7 Responses to “Women Witnesses – Visions of The Resurrection of Jesus”

  1. steph said

    The women in Mark were witnesses to an empty tomb (rather than a resurrected Jesus) and they told no one out of fear… Is not a simple explanation that the empty tomb tradition was known only to “unreliable witnesses” and had no genuine eyewitness support?

  2. ntwrong said

    In Mark 16.1-8, the women are described as seeing an angelic figure, not merely an empty tomb. And there’s nothing much to fear about an empty tomb in itself. So, the earliest recorded account is not quite as mundane as merely seeing an empty tomb — it involves supernatural events from the very beginning, and some supernatural fear. Even Jesus is somehow being mysteriously transported to Galilee, where it is promised he will meet the disciples.

    So, a visionary experience is a fine explanation for a supernatural story. Both the ’empty tomb’ and the angelic figure were only ever ‘seen’ in the mind of a woman – in the visionary experiences of Mary Magdalene, follower of Jesus of Nazareth, who had claimed to be the Son of Man who would ascend to heaven like Enoch. Mary saw a vision of what Jesus always had described he would do. Jesus’ death triggered her vision.

  3. steph said

    or the man dressed in white, who was probably an angel, provided Mark with the authority the women didn’t have for an empty tomb and the risen Jesus. For Mark, the women told no one out of fear because nobody would believe them, because Mark did not know who first had the visions.

  4. There is another possibility (explored in my book): the women are mentioned because they wouldn’t be rounded up and/or prosecuted for going to the tomb, whereas men might be, if they went hoping to move the body. On this scenario, they went hoping to undo the dishonor that had been perpetrated against Jesus, but found the body already gone. To tell the story without giving away what they had gone there to do, they only mentioned women going to anoint the body.

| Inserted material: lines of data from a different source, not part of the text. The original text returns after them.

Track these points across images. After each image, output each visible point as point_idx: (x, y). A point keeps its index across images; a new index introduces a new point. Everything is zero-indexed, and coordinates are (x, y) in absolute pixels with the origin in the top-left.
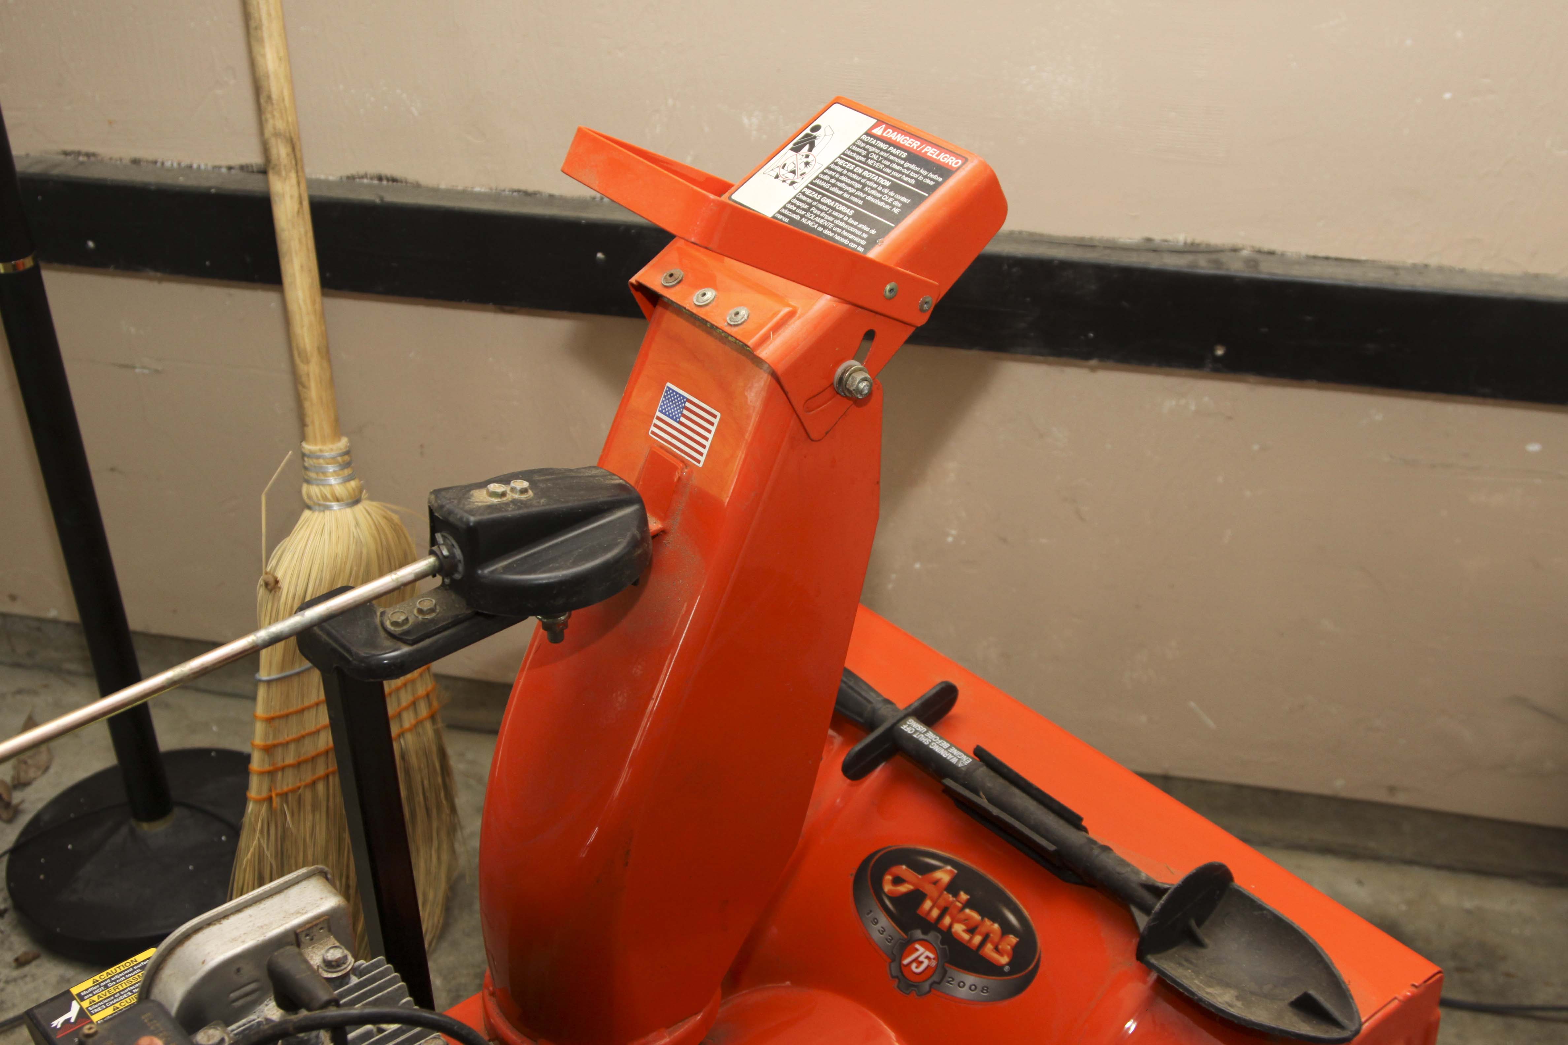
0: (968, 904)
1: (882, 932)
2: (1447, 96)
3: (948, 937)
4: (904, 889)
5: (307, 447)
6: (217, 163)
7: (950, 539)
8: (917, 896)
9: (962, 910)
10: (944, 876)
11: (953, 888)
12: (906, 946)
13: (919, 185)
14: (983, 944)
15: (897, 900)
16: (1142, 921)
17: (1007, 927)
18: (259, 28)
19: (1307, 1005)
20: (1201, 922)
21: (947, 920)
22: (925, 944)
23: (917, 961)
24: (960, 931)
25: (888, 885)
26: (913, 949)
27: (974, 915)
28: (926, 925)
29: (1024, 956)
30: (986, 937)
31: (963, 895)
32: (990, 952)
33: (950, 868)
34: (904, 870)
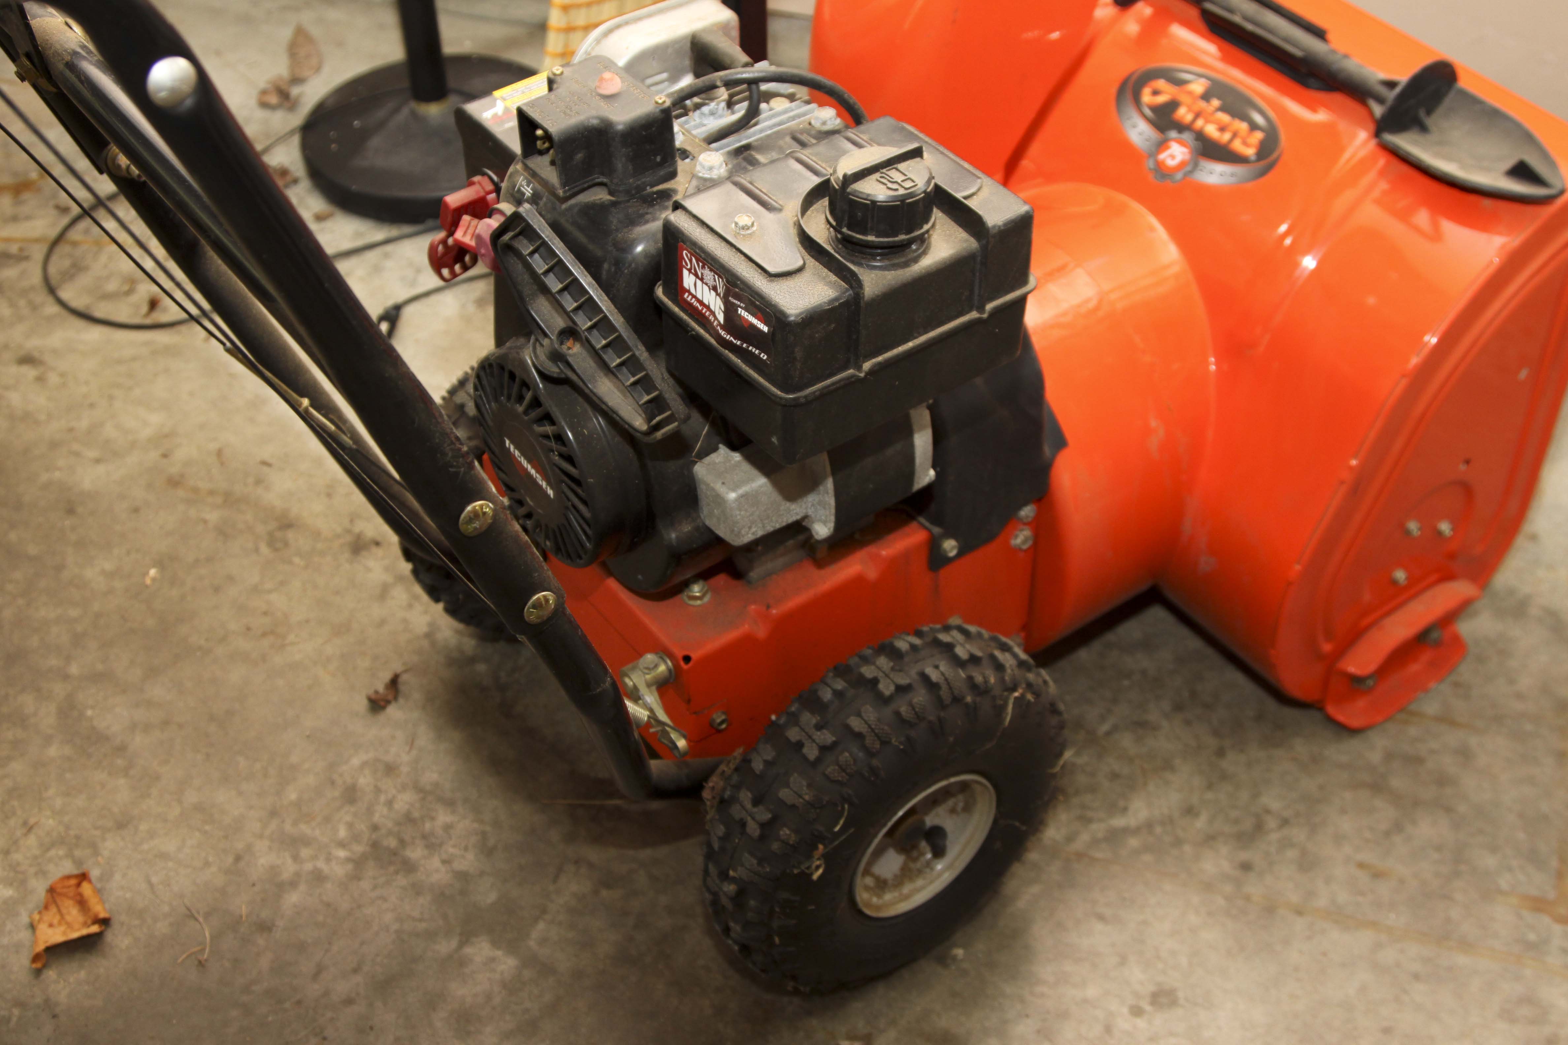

    This doesn’t mean I think they did move the body. If they went hoping to do so, they were apparently too late.

    But if only women went, it may be because the male disciples were already on their way to Galilee.

  5. ntwrong said

    There’s so many plausible historical possibilities. And nobody’s thought it necessary to invoke ‘it can only be a miracle!’ yet.

  6. steph said

    According to Mark, the only witnesses to the empty tomb, told no one. James, do you believe that there was an empty tomb?

  7. I won’t claim a higher degree of certainty about the story in Mark than I think the evidence justifies – I have a lot of uncertainty about it, in fact. But I will say that, since I think the evidence in Mark suggests Jesus was buried in a nearby tomb used to bury those executed nearby, I suspect that the tomb is unlikely to have been empty, regardless whether Jesus’ body was still in it or not.

    One question I have been wondering about is how those buried in such a common tomb were identified so that families could reclaim bones a year later and place them in an ossuary in a family tomb. Does anyone know of information about that particular aspect of Jewish burial practice in this period?